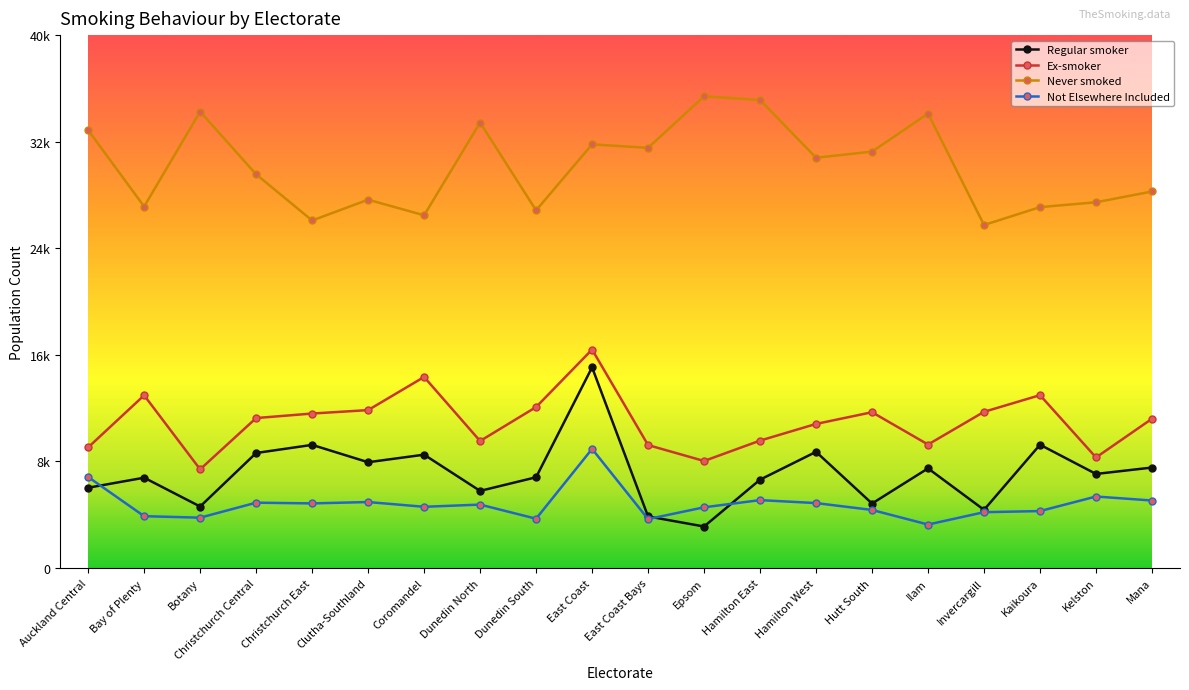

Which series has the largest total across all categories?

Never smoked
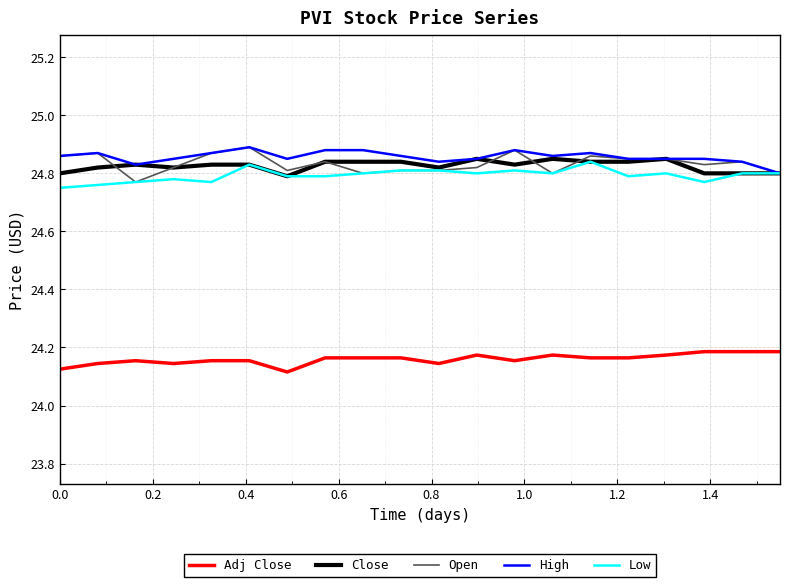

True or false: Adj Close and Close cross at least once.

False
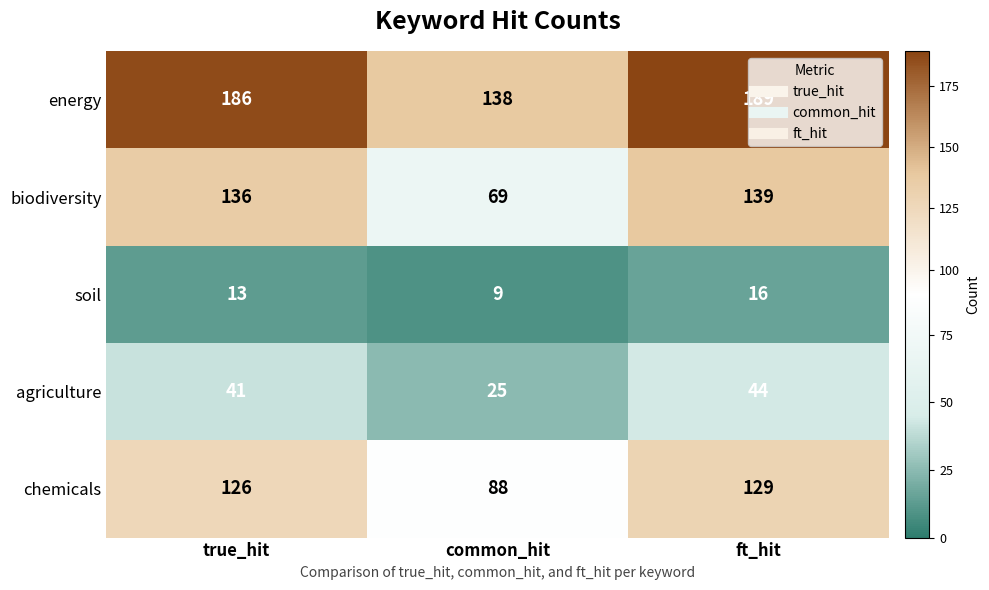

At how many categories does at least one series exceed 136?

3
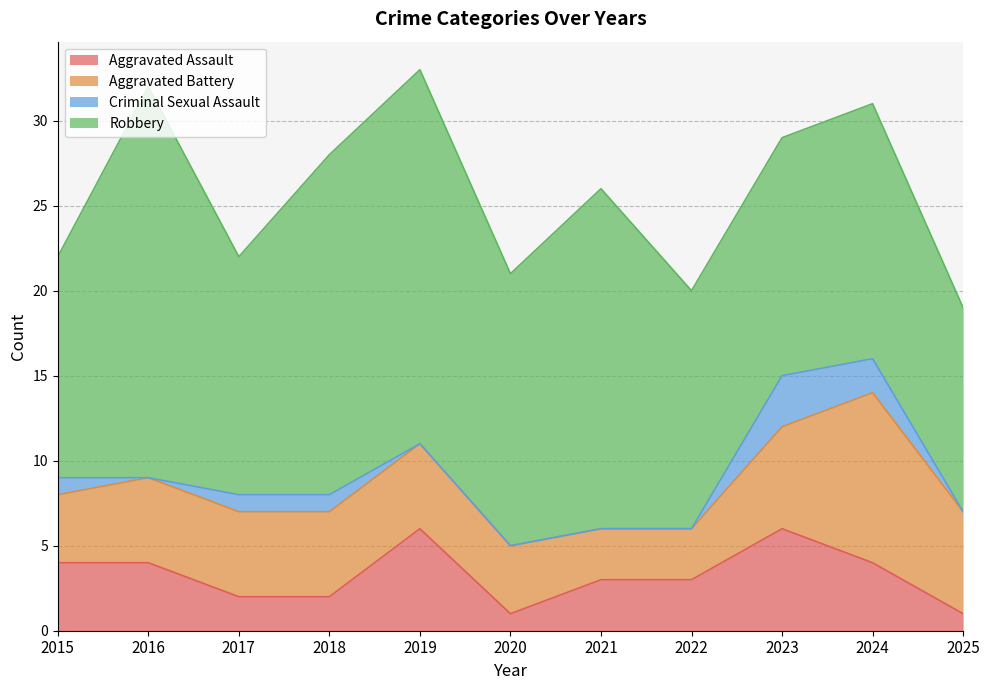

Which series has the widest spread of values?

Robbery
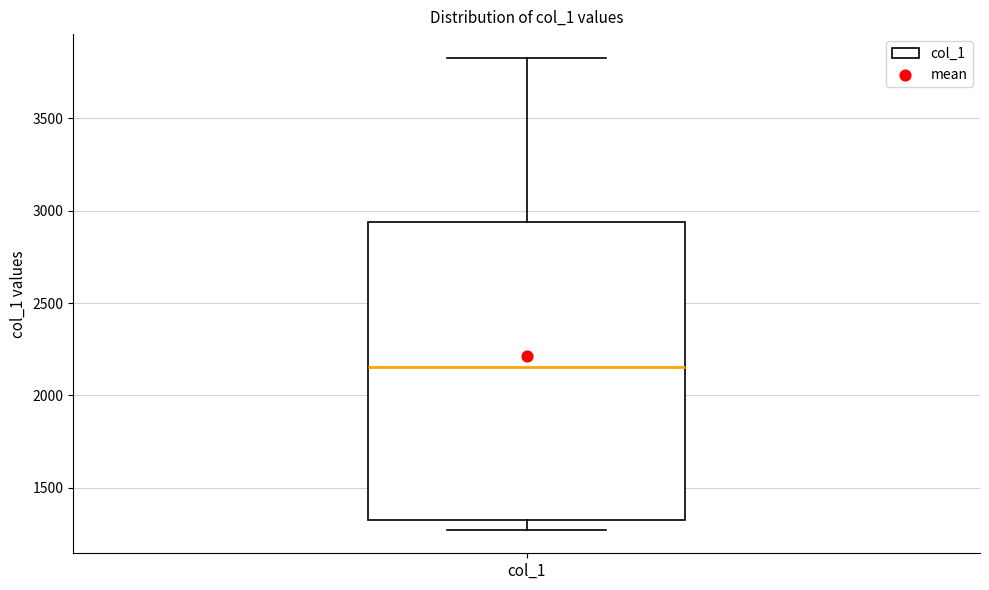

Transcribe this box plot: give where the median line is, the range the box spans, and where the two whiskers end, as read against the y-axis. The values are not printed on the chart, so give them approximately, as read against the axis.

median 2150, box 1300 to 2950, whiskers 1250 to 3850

* * * * *

Your objective: Rewrite the stretch of the listing from the line containing "At how many" through the end of the listing, replacing "series" with "group" wherever it occurs and leaving everything else unchanged. Omit the pictures from your answer.

Solution below:
At how many categories does at least one group exceed 136?

3

Which group has the widest spread of values?

Robbery

Transcribe this box plot: give where the median line is, the range the box spans, and where the two whiskers end, as read against the y-axis. The values are not printed on the chart, so give them approximately, as read against the axis.

median 2150, box 1300 to 2950, whiskers 1250 to 3850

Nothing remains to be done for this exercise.